I like to call this the ‘asynchronous revolution.’ Digital-first leadership now demands multimodal customer service that supports ongoing conversations. The “start and stop” flexibility that people love so much in their personal messaging is now a business-critical interaction model that today’s digital consumers expect.
2—Make conversations seamless across channels
Being there for customers in digital messaging is key—but what if they need to pause the conversation or switch channels in the middle of an issue? Typically it means starting all over again, which is a frustrating experience. When people have to explain their problem to multiple agents, customer satisfaction drops off a cliff.
Delivering true omni-channel support is the next essential in a digital-first business, and it is finally here.
Whether consumers reach out via messaging, webchat, or voice, all of these channels must be intelligently integrated to ensure customer service agents really know each person. Employees need to be equipped with the right interaction history and procedural knowledge to quickly move toward resolution, no matter where or when that agent stepped into the conversation.
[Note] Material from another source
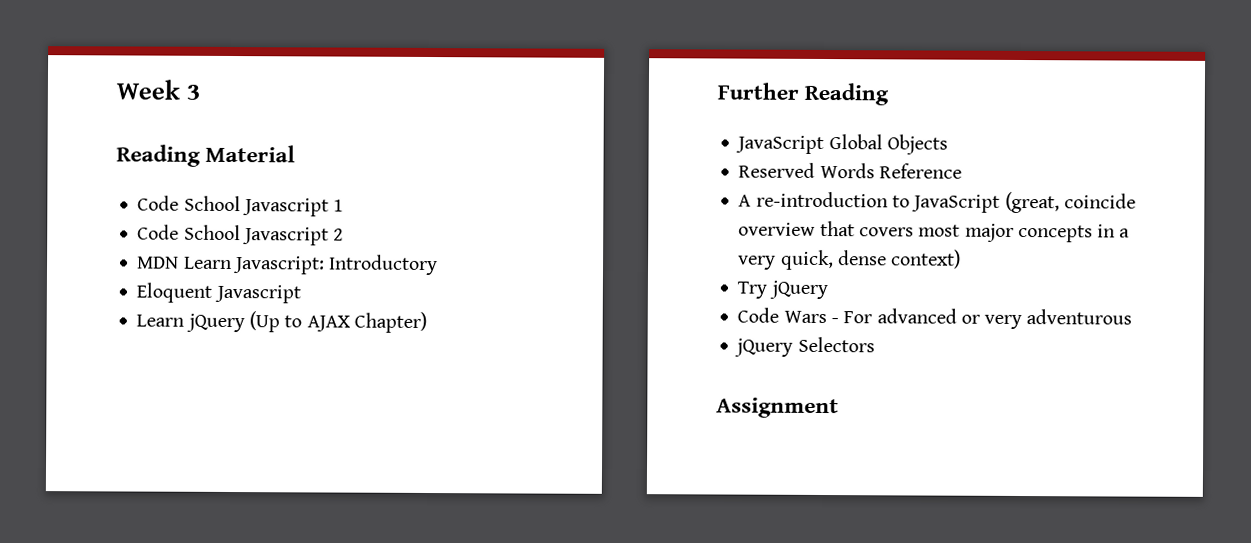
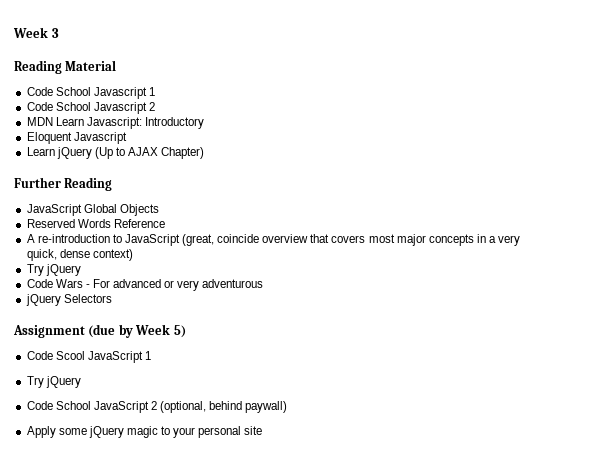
(839, 408) none -> [88,324,186,338] [26,351,151,363] [26,376,81,388] [26,401,288,413] [26,426,263,438] (due by Week 5) // Code Scool JavaScript 1 // Try jQuery // Code School JavaScript 2 (optional, behind paywall) // Apply some jQuery magic to your personal site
Many companies are finding that’s the most critical customer experience problem to solve, and the biggest source of frustration for consumers who need help. That’s why I’m so excited when I see new technologies seamlessly unify and thread conversation histories across channels. Innovative solutions are finally bringing a holistic approach to customer service.
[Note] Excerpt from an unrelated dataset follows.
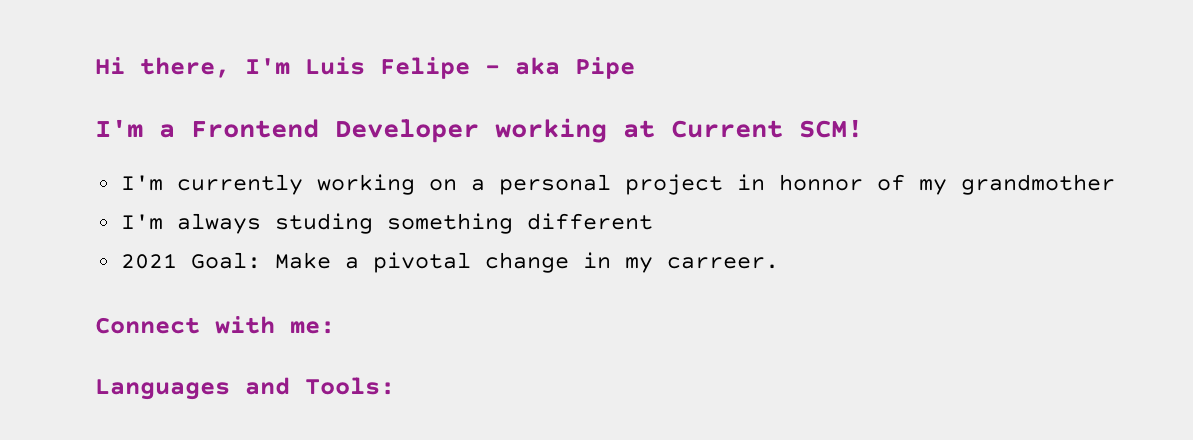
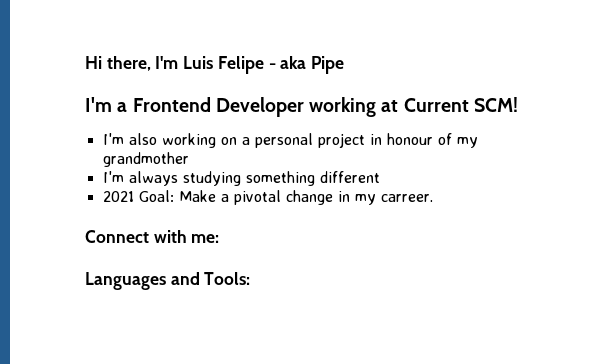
[176,174,303,195] currently -> [128,133,157,145] also
[778,174,863,191] honnor -> [386,133,433,145] honour
[274,213,373,234] studing -> [182,171,241,186] studying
Someone can request assistance in an app, then switch to a webchat, mobile messaging, or even voice, and any agent will know all the relevant details. It ensures the customer has an easy, cohesive experience, and enables agents to work more efficiently.
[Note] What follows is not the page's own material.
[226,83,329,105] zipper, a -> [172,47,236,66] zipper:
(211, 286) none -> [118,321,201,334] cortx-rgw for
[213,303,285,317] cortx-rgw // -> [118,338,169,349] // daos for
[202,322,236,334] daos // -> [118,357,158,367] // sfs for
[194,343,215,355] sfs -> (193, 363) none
In this way, AI helps fuel a digital-first business and empower support and sales teams to treat every customer interaction as a moment that matters.
AI amplifies the effectiveness of digital-first channels and new techniques help to accelerate adoption. Powering digital and mobile touch points with data-driven intelligence also radically increases productivity at a lower cost—while delivering responsive, personalized customer experiences that win brand loyalty.
Michael Lawder
3—Empower employees with predictive capabilities
Once you’ve got digital messaging and omni-channel support in place, it’s time to kick it up a notch by augmenting customer service agents and sales teams with predictive and highly contextualized knowledge, powered by self-learning AI models. Most companies have vast volumes of data that can be harnessed to make support and marketing efforts substantially more productive.
Here’s where cutting-edge AI solutions really stand out. They can transcribe and analyze digital and voice conversations in real time, and integrate those insights with other transactional and historical data. The system can then proactively guide agents and sales reps with the most accurate and relevant information for a given customer need or situation, ensuring the best answer and outcome every time.
Those ‘conversational analytics’ translate into predictive insights that deliver powerful benefits:
- Dramatically improves productivity
- when your workforce knows exactly what to say and do through every interaction, without having to dig for details.
- Captures the knowledge
- of your best agents and sales reps. Sometimes that’s the best ‘data’ you’ve got, and it’s a lot more valuable when everyone can access it.
- Delivers data-driven intelligence
- to sales and marketing teams, making it easier to improve your operation and tailor customer experiences based on predictive insights instead of best guesses.
Ultimately, I believe the power of AI and predictive technologies like ASAPP are defining the future of digital-first business. This is the first time in the history of the customer service industry that we can simultaneously meet customers where they are, drive revenue growth, deliver a better customer and employee experience—and do it all at lower costs. And it’s about time.